Jeff underscored it. ‘So this is personal, your ears only. If it doesn’t directly help Frannie, it stays here.’
‘Deal.’ Hardy got up and they shook hands over the desk. ‘So what connections?’ he asked.
‘What you just said. Frannie in jail. Kerry in another file in the brainpan – the election, the water poisoning today, all that. I didn’t put them together.’ His eyes shone with interest. ‘But they are together, aren’t they? They’re all Bree.’
‘That’s my guess.’
Jeff fidgeted in his chair, came to his decision, and nodded.
‘Have I mentioned the off-the-record thing?’
Hardy was dying to learn what Jeff knew, but it never helped to show it. He broke an easy smile. ‘Once or twice.’
He waited.
‘The thing about Kerry is that he’s really a good guy, especially for a politician. I’ve been with him more than a few times, in press rooms, after the odd banquet, off the record -much like you and me right now, and he’s decent. Plus he plays straight with us.’
‘Us?’
‘Reporters, media, like that.’
‘OK.’ And…?
‘OK, so a guy like that, sometimes a guy like me finds out a fact and kind of unofficially decides it doesn’t have to be in the public interest.’
Hardy’s eyebrows went up. ‘Excuse me. I thought I just heard you say that the media could show some restraint.’
Jeff acknowledged the point with a wry face. ‘I’m talking personal here. Me. It’s not something I brag about, but it happens. Sometimes.’ At Hardy’s skeptical look, he spread his palms wide. ‘OK, rarely. But the point is, Kerry’s not married, he can date anybody he wants. As our President has pointed out, it’s his private life. It’s not news.’
‘But Bree was married.’
‘And maybe they didn’t do anything let’s say carnal. Maybe she just hung around a lot and it was purely the campaign and business.’
Hardy leaned forward. ‘But you know otherwise?’
‘Did I catch them inflagrante? No. But I know. My opinion is they were in love with each other.’
This took a minute to digest, although Hardy had come to suspect it.

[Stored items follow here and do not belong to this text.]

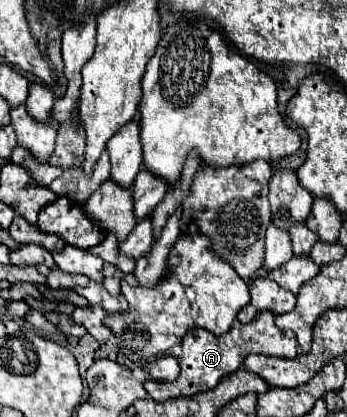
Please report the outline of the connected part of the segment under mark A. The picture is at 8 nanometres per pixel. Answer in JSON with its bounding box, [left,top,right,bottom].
[145,311,297,401]

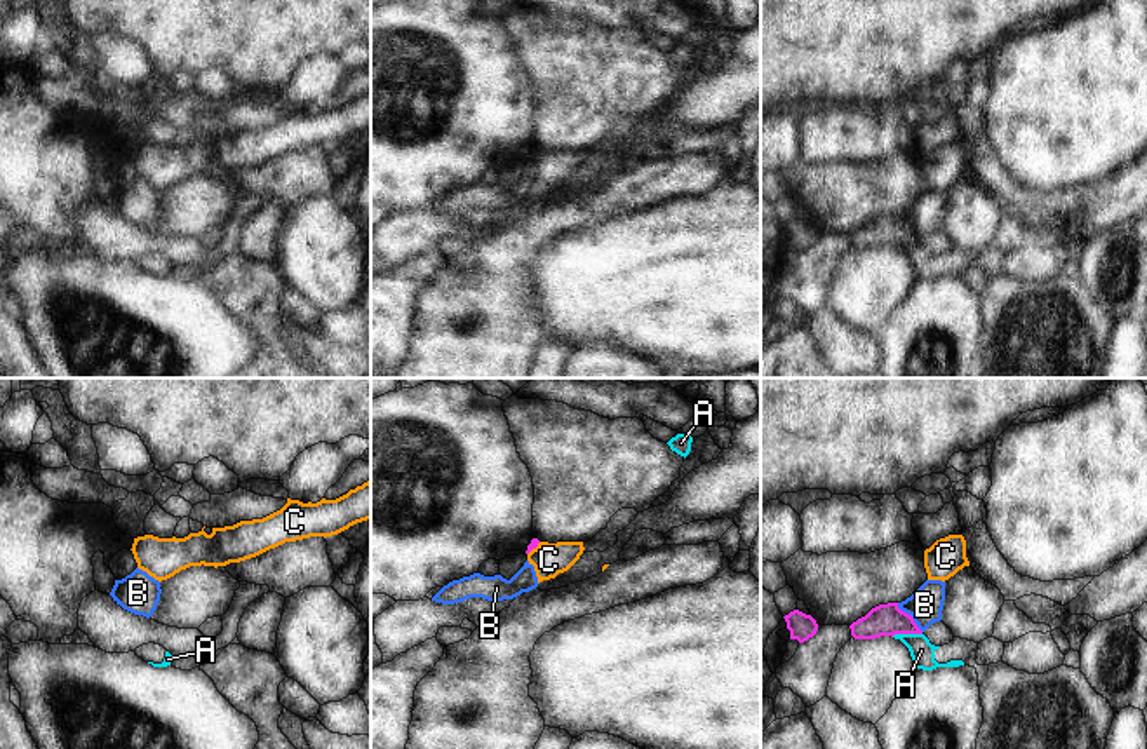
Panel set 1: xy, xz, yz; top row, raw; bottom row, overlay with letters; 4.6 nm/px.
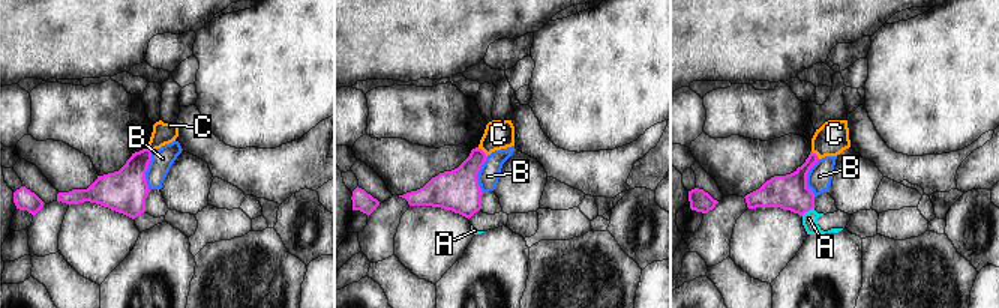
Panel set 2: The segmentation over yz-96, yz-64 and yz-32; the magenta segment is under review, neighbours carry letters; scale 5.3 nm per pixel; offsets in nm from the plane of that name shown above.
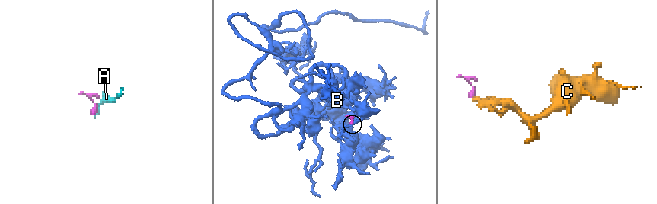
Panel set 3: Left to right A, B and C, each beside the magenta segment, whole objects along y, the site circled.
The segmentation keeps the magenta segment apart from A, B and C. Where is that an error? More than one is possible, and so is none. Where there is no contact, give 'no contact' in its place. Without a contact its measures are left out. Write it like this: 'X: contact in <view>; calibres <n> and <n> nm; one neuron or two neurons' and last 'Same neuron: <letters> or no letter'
A: contact in yz; calibres 140 and 110 nm; two neurons
B: contact in yz; calibres 140 and 160 nm; two neurons
C: contact in xz; calibres 40 and 160 nm; two neurons
Same neuron: no letter

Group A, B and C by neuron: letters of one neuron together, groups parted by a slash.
A / B / C

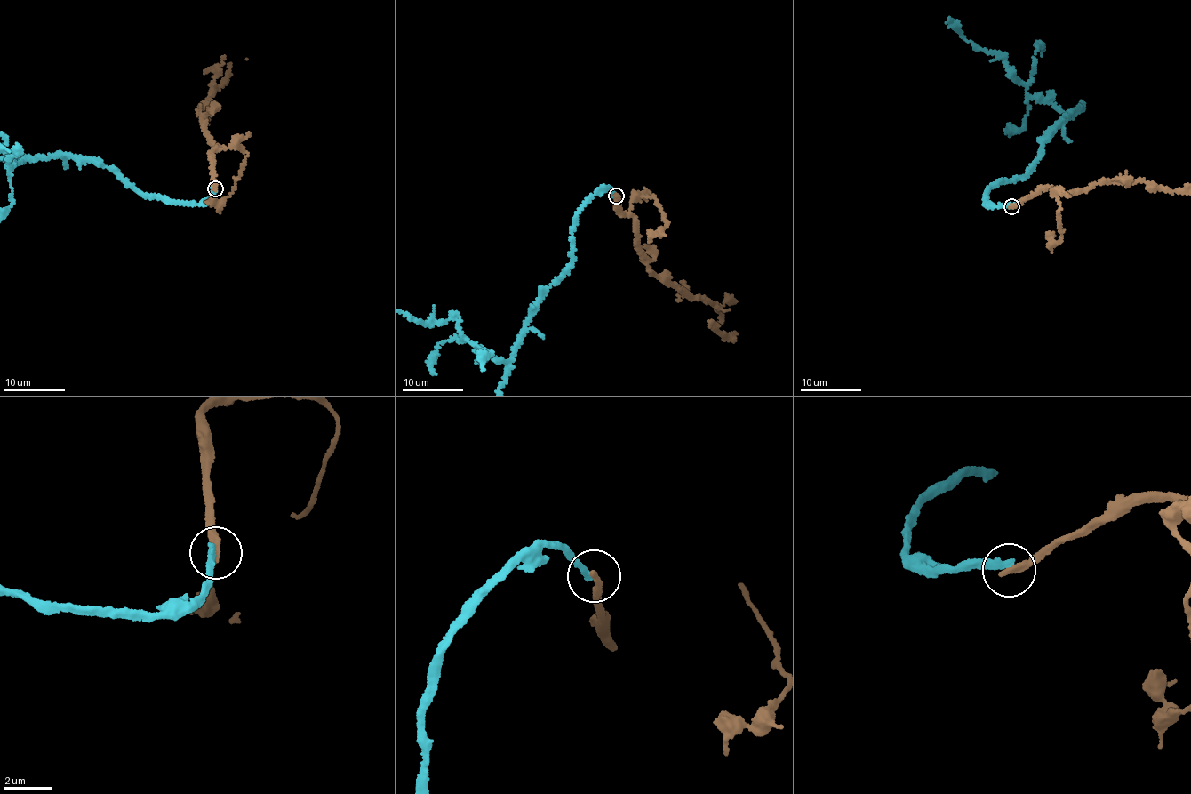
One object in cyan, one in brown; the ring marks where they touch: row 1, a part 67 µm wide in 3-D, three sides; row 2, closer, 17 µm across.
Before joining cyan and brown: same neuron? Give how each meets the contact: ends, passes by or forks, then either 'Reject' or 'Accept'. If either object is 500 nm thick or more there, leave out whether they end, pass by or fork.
At the ring cyan ends. At the ring brown ends. Reject

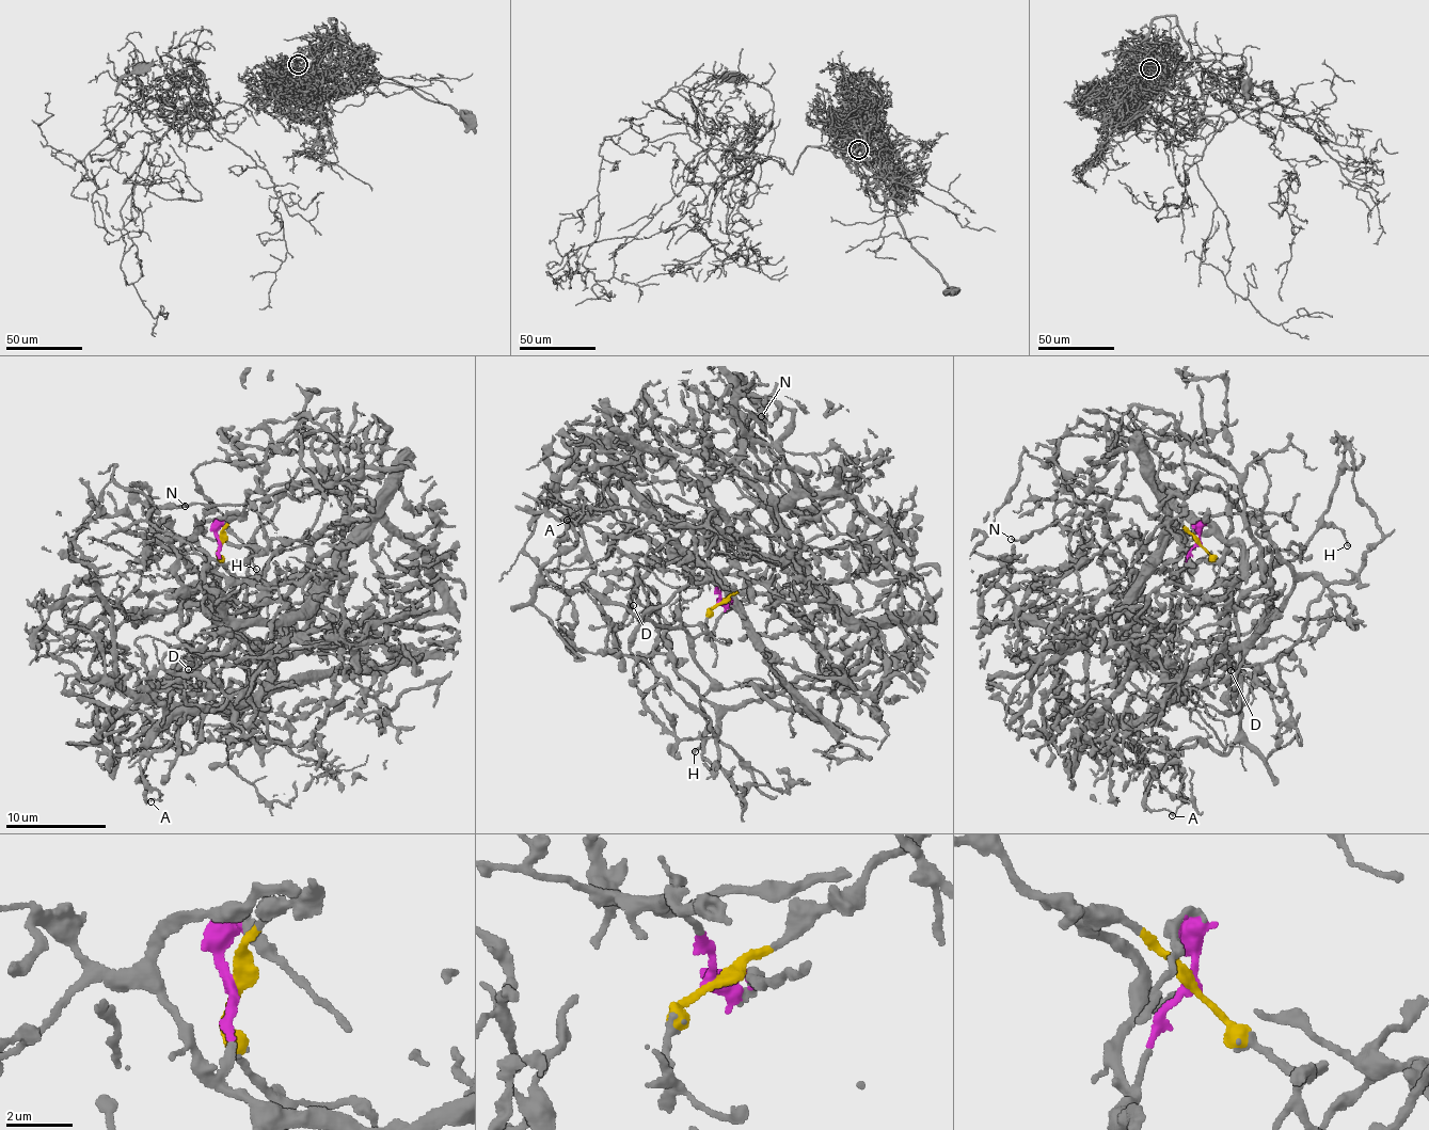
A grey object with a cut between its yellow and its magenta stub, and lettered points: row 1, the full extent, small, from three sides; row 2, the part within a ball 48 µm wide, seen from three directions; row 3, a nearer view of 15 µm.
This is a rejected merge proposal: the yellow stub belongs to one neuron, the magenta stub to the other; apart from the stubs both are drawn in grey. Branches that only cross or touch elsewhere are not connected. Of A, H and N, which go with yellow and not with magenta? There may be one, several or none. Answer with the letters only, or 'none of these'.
H, N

But Jeff was going on. ‘She only lived a half-dozen blocks from him, both of ’em up on Broadway, you know.‘
‘No, I didn’t know about him. I knew she did.’
‘Well, Kerry, too. His place is that little thirty-room shack just up from Baker. You’d remember it if you saw it, and you have.’ Jeff seemed almost relieved to be able to let his secret out. If he’d promised not to print it, telling somebody who in turn couldn’t tell was next best. ‘Anyway, couple of months ago I was pushing Damon for an interview – as I said, we go back a ways, too – and he said meet him at his place after hours, he’d dig up something for me. He was coming in from Chico or someplace, and was going to be alone, which meant without Valens. Except when I got there, who opens the door but Bree Beaumont.’